Québec a annoncé mercredi l’adoption d’une nouvelle loi pour encadrer la protection des milieux naturels. La nouvelle a été saluée par la Société pour la nature et les parcs du Québec (SNAP), qui y voit des progrès par rapport à l’ancienne législation.

Éric-Pierre Champagne Éric-Pierre Champagne
La Presse

Le projet de loi 46, qui venait modifier l’actuelle Loi sur la conservation du patrimoine naturel, a été adopté à l’unanimité par l’Assemblée nationale.

Selon le ministère de l’Environnement et de la Lutte contre les changements climatiques, cette nouvelle loi permet à Québec d’élargir l’éventail des outils de protection afin d’accélérer le processus de création d’aires protégées.

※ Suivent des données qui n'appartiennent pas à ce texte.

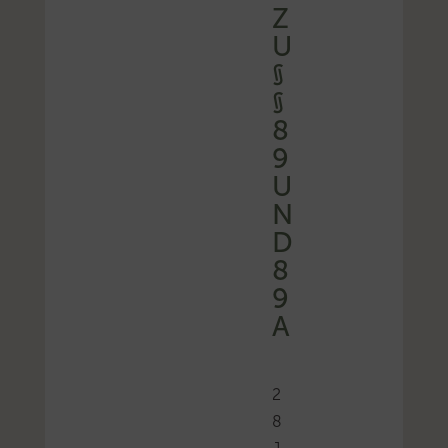
Z
U
§
§
8
9
U
N
D
8
9
A
2
8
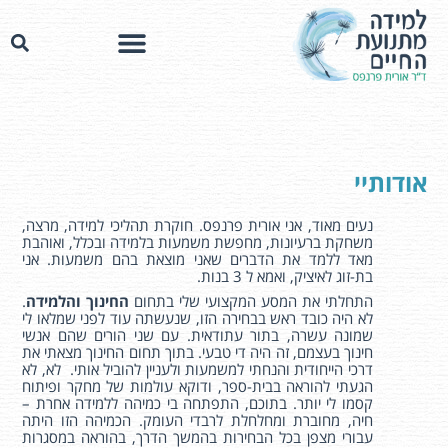
אודותיי
נעים מאוד, אני אורית פרנפס. חוקרת תהליכי למידה, מרצה,
משחקת ברעיונות, מחפשת משמעות בלמידה ובכלל, ואוהבת
מאד ללמד את הדברים שאני מוצאת בהם משמעות. אני
בת-זוג לאיציק, ואמא ל 3 בנות.
התחלתי את המסע המקצועי שלי בתחום
החינוך והלמידה
.
לא היה כובד ראש בבחירה הזו, שנעשתה עוד לפני שמלאו לי
שמונה עשרה, בתור עתודאית. עם שני הורים שהם אנשי
חינוך בעצמם, זה היה די טבעי. בתוך תחום החינוך מצאתי את
דרכי הייחודית והנחתי למשמעות ולעניין להוביל אותי. לא, לא
הגעתי להוראה בבית-ספר, ודוקא עולמות של מחקר ופיתוח
קסמו לי יותר. בתוכם, התפתחה בי כמיהה ללמידה אחרת –
חיה, מחוברת ומחלחלת לרבדי העומק. הכמיהה הזו היתה
עבורי מצפן בכל הבחירות בהמשך הדרך, בהוראה במסגרות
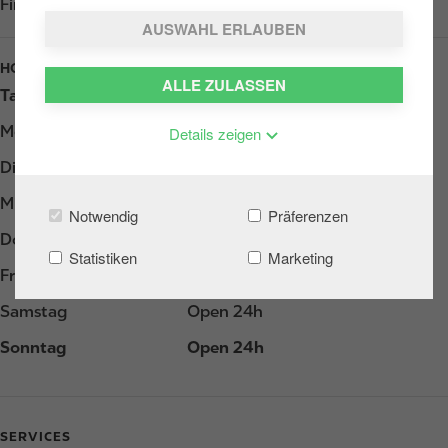
Find us on
Google Play
AUSWAHL ERLAUBEN
HOURS
ALLE ZULASSEN
Tag
Opening hours
Montag
Open 24h
Details zeigen
Dienstag
Open 24h
Mittwoch
Open 24h
Notwendig
Präferenzen
Donnerstag
Open 24h
Statistiken
Marketing
Freitag
Open 24h
Samstag
Open 24h
Sonntag
Open 24h
SERVICES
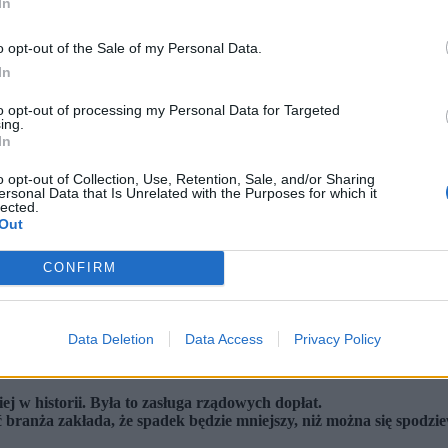
In
o opt-out of the Sale of my Personal Data.
In
to opt-out of processing my Personal Data for Targeted
ing.
In
o opt-out of Collection, Use, Retention, Sale, and/or Sharing
ersonal Data that Is Unrelated with the Purposes for which it
lected.
Out
CONFIRM
Data Deletion
Data Access
Privacy Policy
ej w historii. Była to zasługa rządowych dopłat.
oć branża zakłada, że spadek będzie mniejszy, niż można się spo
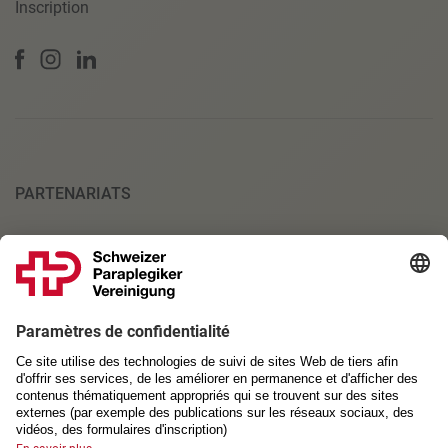
Inscription
PARTENARIATS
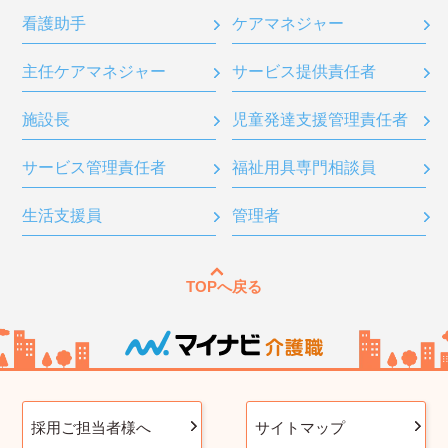
看護助手
ケアマネジャー
主任ケアマネジャー
サービス提供責任者
施設長
児童発達支援管理責任者
サービス管理責任者
福祉用具専門相談員
生活支援員
管理者
TOPへ戻る
採用ご担当者様へ
サイトマップ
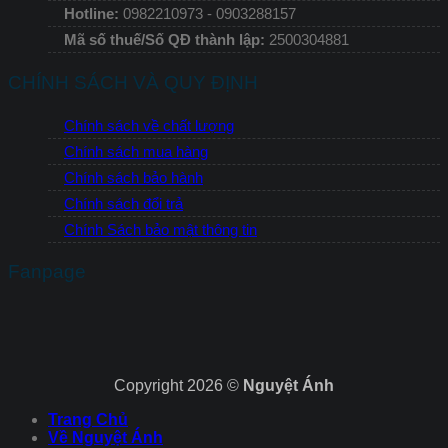
Hotline:
0982210973 - 0903288157
Mã số thuế/Số QĐ thành lập:
2500304881
CHÍNH SÁCH VÀ QUY ĐỊNH
Chính sách về chất lượng
Chính sách mua hàng
Chính sách bảo hành
Chính sách đổi trả
Chính Sách bảo mật thông tin
Fanpage
Copyright 2026 ©
Nguyệt Ánh
Trang Chủ
Về Nguyệt Ánh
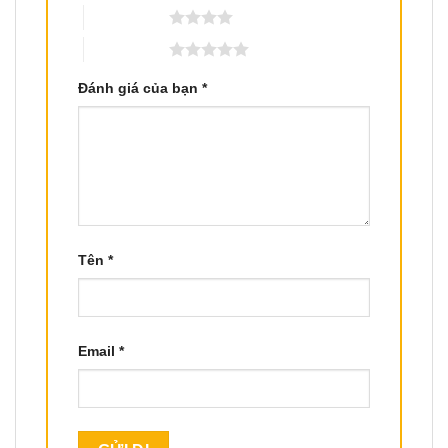
4 trên 5 sao
5 trên 5 sao
Đánh giá của bạn
*
Tên
*
Email
*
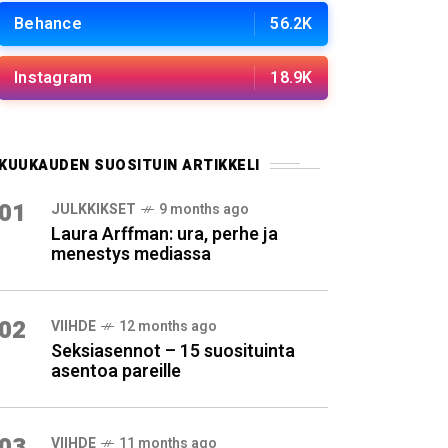
Behance
56.2K
Instagram
18.9K
KUUKAUDEN SUOSITUIN ARTIKKELI
01
JULKKIKSET
9 months ago
Laura Arffman: ura, perhe ja
menestys mediassa
02
VIIHDE
12 months ago
Seksiasennot – 15 suosituinta
asentoa pareille
03
VIIHDE
11 months ago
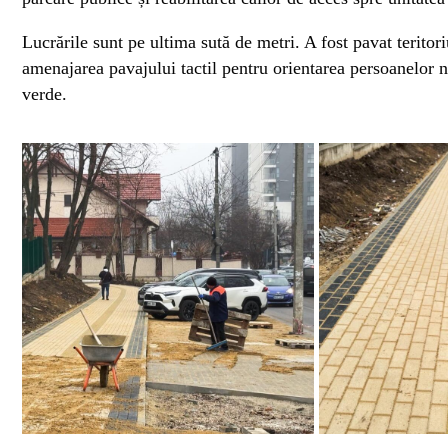
Lucrările sunt pe ultima sută de metri. A fost pavat teritori
amenajarea pavajului tactil pentru orientarea persoanelor n
verde.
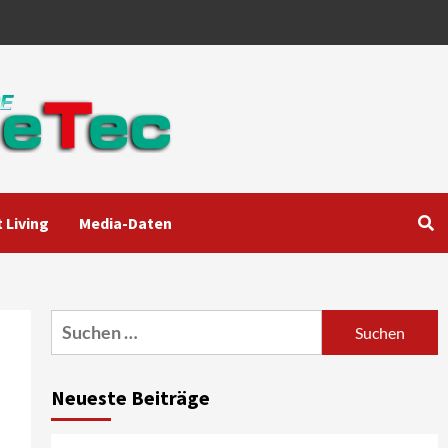
 Living
Media-Daten
Aktuell
Audio
Marantz erweitert sein
Heimkino-Portfolio mit der
neue CINEMA Serie 2
3
Suchen
nach:
News aus dem Internet
Großer Bild-Vergleichstest
Neueste Beiträge
55-Zoll Fernsehgeräte
4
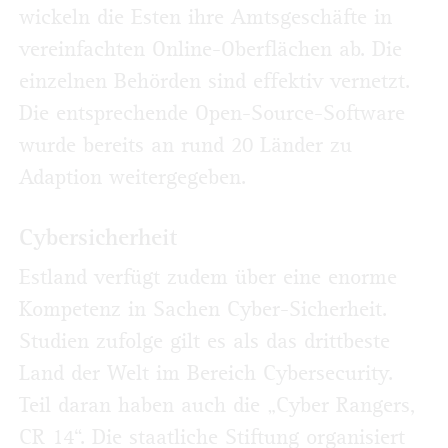
wickeln die Esten ihre Amtsgeschäfte in
vereinfachten Online-Oberflächen ab. Die
einzelnen Behörden sind effektiv vernetzt.
Die entsprechende Open-Source-Software
wurde bereits an rund 20 Länder zu
Adaption weitergegeben.
Cybersicherheit
Estland verfügt zudem über eine enorme
Kompetenz in Sachen Cyber-Sicherheit.
Studien zufolge gilt es als das drittbeste
Land der Welt im Bereich Cybersecurity.
Teil daran haben auch die „Cyber Rangers,
CR 14“. Die staatliche Stiftung organisiert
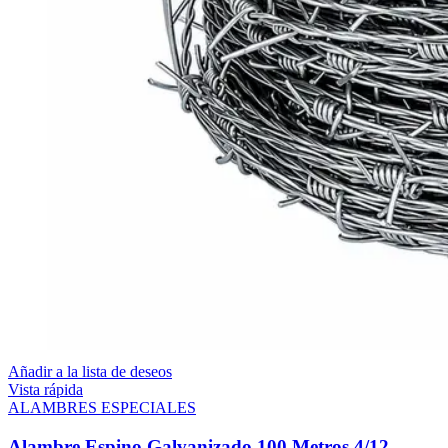
Añadir a la lista de deseos
Vista rápida
ALAMBRES ESPECIALES
Alambre Espino Galvanizado 100 Metros 4/12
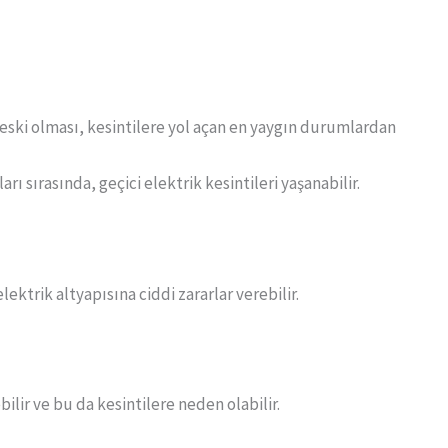
n eski olması, kesintilere yol açan en yaygın durumlardan
rı sırasında, geçici elektrik kesintileri yaşanabilir.
lektrik altyapısına ciddi zararlar verebilir.
ilir ve bu da kesintilere neden olabilir.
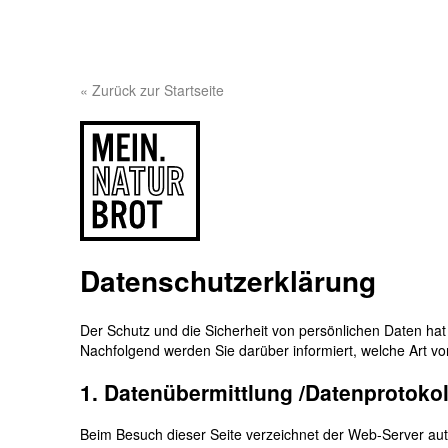
« Zurück zur Startseite
Datenschutzerklärung
Der Schutz und die Sicherheit von persönlichen Daten hat
Nachfolgend werden Sie darüber informiert, welche Art v
1. Datenübermittlung /Datenprotokol
Beim Besuch dieser Seite verzeichnet der Web-Server aut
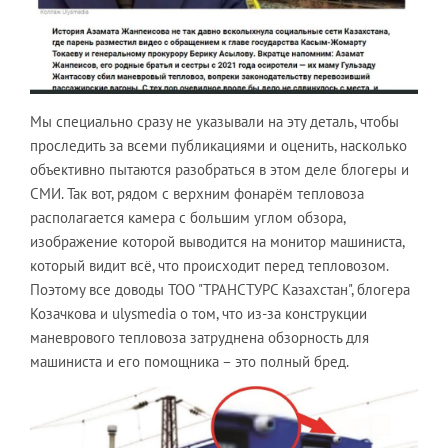
Мы специально сразу не указывали на эту деталь, чтобы
проследить за всеми публикациями и оценить, насколько
объективно пытаются разобраться в этом деле блогеры и
СМИ. Так вот, рядом с верхним фонарём тепловоза
располагается камера с большим углом обзора,
изображение которой выводится на монитор машиниста,
который видит всё, что происходит перед тепловозом.
Поэтому все доводы ТОО "ТРАНСТУРС Казахстан", блогера
Козачкова и ulysmedia о том, что из-за конструкции
маневрового тепловоза затруднена обзорность для
машиниста и его помощника – это полный бред.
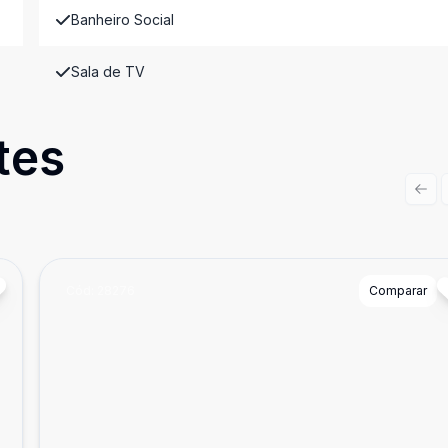
Banheiro Social
Sala de TV
tes
Prev
Cód:
28276
Comparar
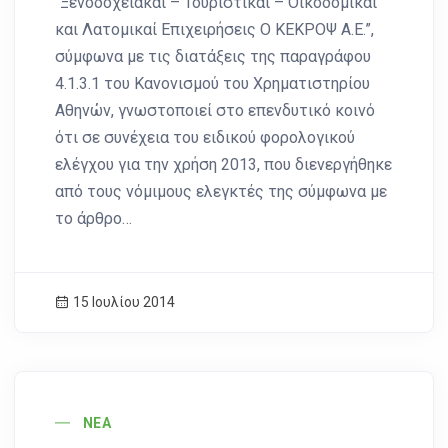
“Ξενοδοχειακαί – Τουριστικαί – Οικοδομικαί
και Λατομικαί Επιχειρήσεις Ο ΚΕΚΡΟΨ Α.Ε.”,
σύμφωνα με τις διατάξεις της παραγράφου
4.1.3.1 του Κανονισμού του Χρηματιστηρίου
Αθηνών, γνωστοποιεί στο επενδυτικό κοινό
ότι σε συνέχεια του ειδικού φορολογικού
ελέγχου για την χρήση 2013, που διενεργήθηκε
από τους νόμιμους ελεγκτές της σύμφωνα με
το άρθρο…
15 Ιουλίου 2014
News Image
ΝΈΑ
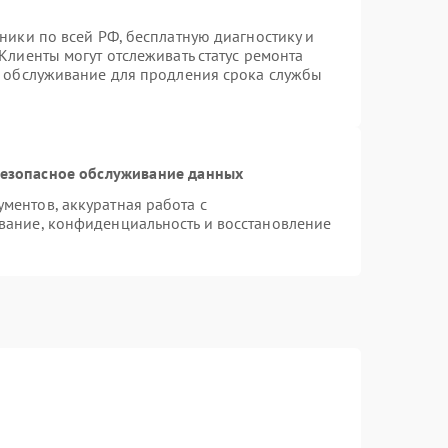
ники по всей РФ, бесплатную диагностику и
Клиенты могут отслеживать статус ремонта
е обслуживание для продления срока службы
езопасное обслуживание данных
ентов, аккуратная работа с
вание, конфиденциальность и восстановление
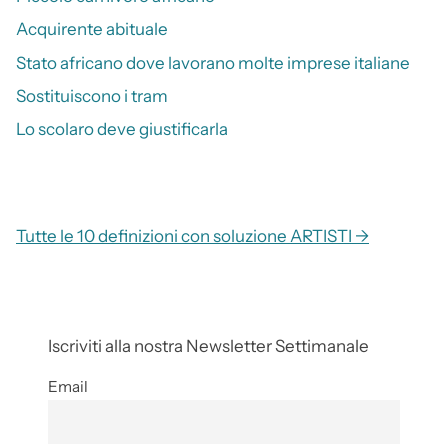
Acquirente abituale
Stato africano dove lavorano molte imprese italiane
Sostituiscono i tram
Lo scolaro deve giustificarla
Tutte le 10 definizioni con soluzione ARTISTI →
Iscriviti alla nostra Newsletter Settimanale
Email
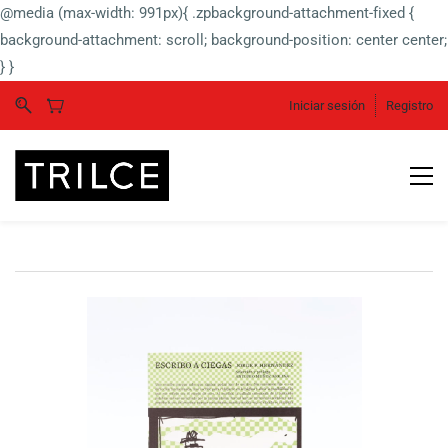
@media (max-width: 991px){ .zpbackground-attachment-fixed {
background-attachment: scroll; background-position: center center;
} }
Iniciar sesión
Registro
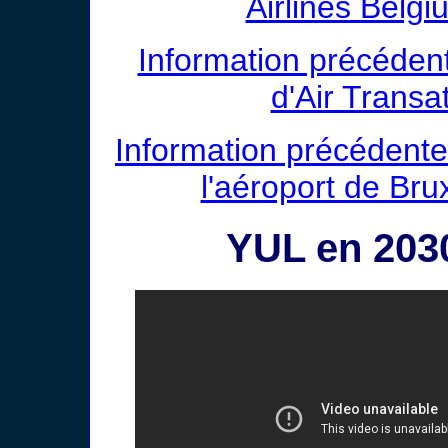
Airlines Belgi
Information précédent
d'Air Transa
Information précédente
l'aéroport de Bru
YUL en 2030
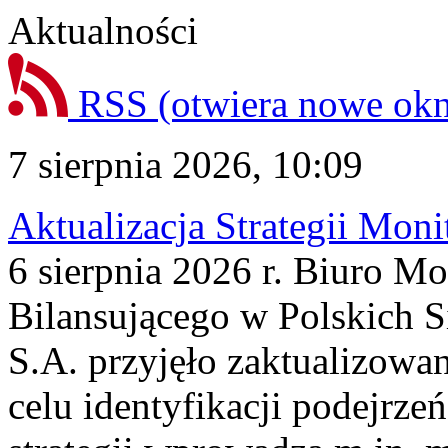
Aktualności
RSS
(otwiera nowe ok
7 sierpnia 2026, 10:09
Aktualizacja Strategii Mon
6 sierpnia 2026 r. Biuro M
Bilansującego w Polskich S
S.A. przyjęło zaktualizowa
celu identyfikacji podejrz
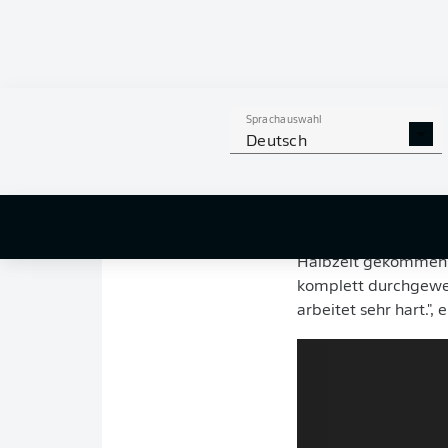
Luis Díaz
war keine s
Mal im Kasten von L
den gegnerischen St
regelwidrig gefoult
Sprachauswahl
-
Michael Olise
- sch
Deutsch
Bayern gegen Lyon -
"Wir sind froh, dass 
vereinseigenen TV-S
Halbzeit gekommen -
komplett durchgewech
arbeitet sehr hart.", 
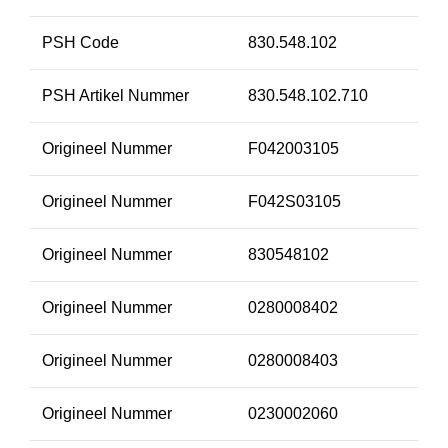
PSH Code
830.548.102
PSH Artikel Nummer
830.548.102.710
Origineel Nummer
F042003105
Origineel Nummer
F042S03105
Origineel Nummer
830548102
Origineel Nummer
0280008402
Origineel Nummer
0280008403
Origineel Nummer
0230002060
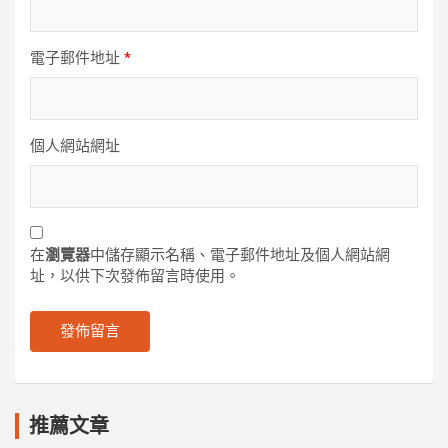
電子郵件地址
*
個人網站網址
在
瀏覽器
中儲存顯示名稱、電子郵件地址及個人網站網
址，以供下次發佈留言時使用。
推薦文章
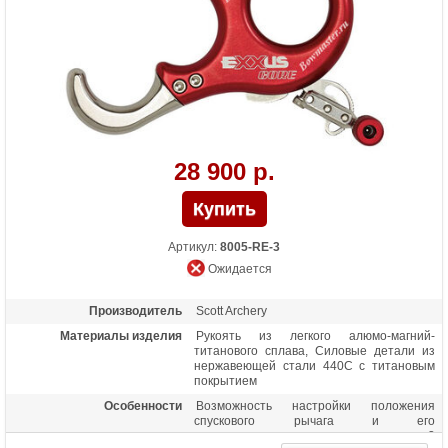
28 900 р.
Артикул:
8005-RE-3
Ожидается
Производитель
Scott Archery
Материалы изделия
Рукоять из легкого алюмо-магний-
титанового сплава, Силовые детали из
нержавеющей стали 440С с титановым
покрытием
Особенности
Возможность настройки положения
спускового рычага и его
чувствительности,удерживается 3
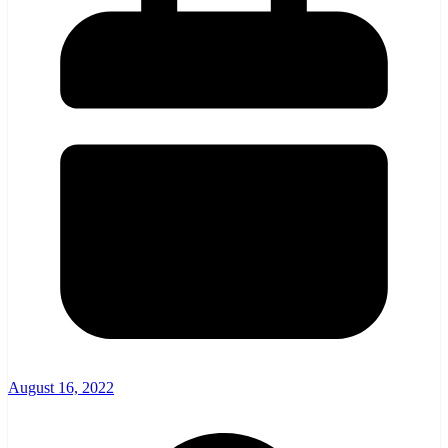
August 16, 2022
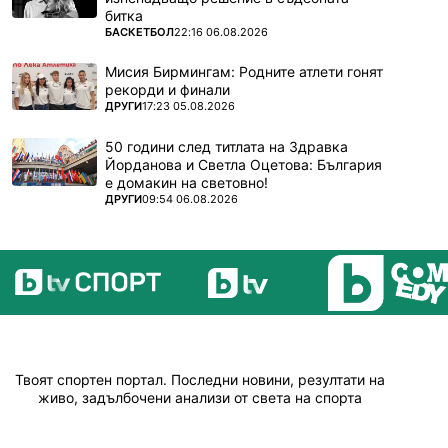
битка
ПОВЕЧЕ ОТ
БАСКЕТБОЛ
22:16 06.08.2026
Мисия Бирмингам: Родните атлети гонят
рекорди и финали
ПОВЕЧЕ ОТ
ДРУГИ
17:23 05.08.2026
50 години след титлата на Здравка
Йорданова и Светла Оцетова: България
е домакин на световно!
ПОВЕЧЕ ОТ
ДРУГИ
09:54 06.08.2026
Твоят спортен портал. Последни новини, резултати на
живо, задълбочени анализи от света на спорта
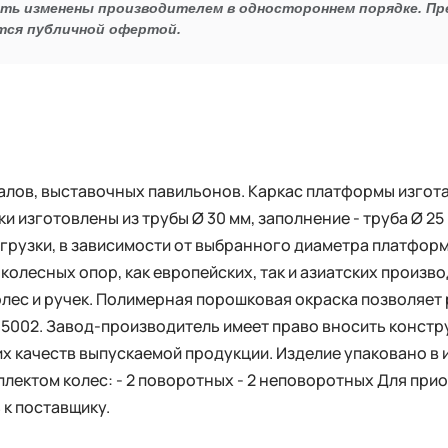
ыть изменены производителем в одностороннем порядке. П
тся публичной офертой.
лов, выставочных павильонов. Каркас платформы изготав
ки изготовлены из трубы Ø 30 мм, заполнение - труба Ø 2
агрузки, в зависимости от выбранного диаметра платфор
олесных опор, как европейских, так и азиатских произво
лес и ручек. Полимерная порошковая окраска позволяет 
L 5002. Завод-производитель имеет право вносить конст
их качеств выпускаемой продукции. Изделие упаковано в
лектом колес: - 2 поворотных - 2 неповоротных Для при
 к поставщику.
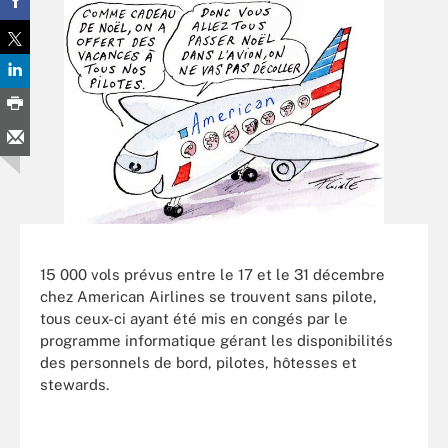
15 000 vols prévus entre le 17 et le 31 décembre
chez American Airlines se trouvent sans pilote,
tous ceux-ci ayant été mis en congés par le
programme informatique gérant les disponibilités
des personnels de bord, pilotes, hôtesses et
stewards.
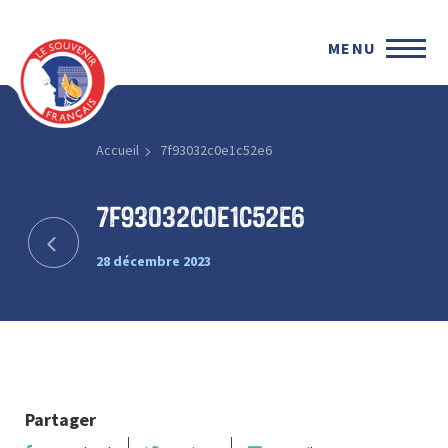
MENU
Accueil
7f93032c0e1c52e6
7f93032c0e1c52e6
28 décembre 2023
Partager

Trois nouveaux statuts d’aire protégée sont ajoutés. « Ce qui permettra d’augmenter la proportion d’aires protégées au Québec et de protéger davantage de milieux naturels », estime le gouvernement de François Legault.

Un statut de réserve marine est créé, tout comme ceux d’aire protégée d’utilisation durable et d’aire protégée d’initiative autochtone. Ce dernier statut permettrait aux communautés autochtones de proposer des projets de conservation pour des territoires qui pourraient être désignés aires protégées.

Les communautés autochtones ont régulièrement critiqué le gouvernement du Québec par le passé, soutenant qu’elles n’étaient pas véritablement consultées dans le processus de création d’aires protégées.

La nouvelle législation « permettra notamment de compléter la protection de l’intégrité de l’île d’Anticosti », annonce également Québec.

« Le gouvernement du Québec dispose maintenant d’un éventail d’outils efficaces adaptés à la réalité d’aujourd’hui, pour accélérer la protection de nos milieux naturels », a affirmé le ministre de l’Environnement et de la Lutte contre les changements climatiques dans un communiqué de presse.

« Plusieurs gains », d'après la SNAP

Pour la SNAP, cette nouvelle loi permet de mettre en place un nouveau rapport de forces pour la protection de l’environnement. « Il y a plusieurs gains là-dedans, estime Alain Branchaud, biologiste et directeur de la SNAP. Le gouvernement s’engage maintenant à respecter les critères de l’Union internationale pour la conservation de la nature (UICN), c’est super important ! »

La loi permettra aussi au gouvernement de mettre en réserve des territoires afin d’en faire des aires protégées. Le gouvernement pourrait ainsi agir en amont. Il indique ses intentions dès le départ. Pour Alain Branchaud, cette disposition est comme un « claim nature », à l’image des claims miniers.

La « loi annonce aussi la venue de nouveaux règlements » afin de mettre en application les objectifs législatifs, estime le directeur de la SNAP.

La création d’éventuelles aires protégées d’utilisation durable soulève cependant des questions. L’organisation environnementale s’inquiète du fait que la loi ne précise pas les activités interdites dans ces aires, alors que c’est le cas pour les autres catégories.

Finalement, bien que cette nouvelle législation puisse aider également à la protection de milieux naturels dans le sud du Québec, la SNAP juge qu’il faudra des outils supplémentaires pour mieux protéger notamment les différentes espèces en péril.

Rappelons qu’en décembre dernier, le gouvernement du Québec a annoncé avoir atteint son objectif de protéger 17 % de son territoire, comme le prévoyaient ses engagements internationaux. L’objectif dans les prochaines années serait d’atteindre 30 % d’aires protégées.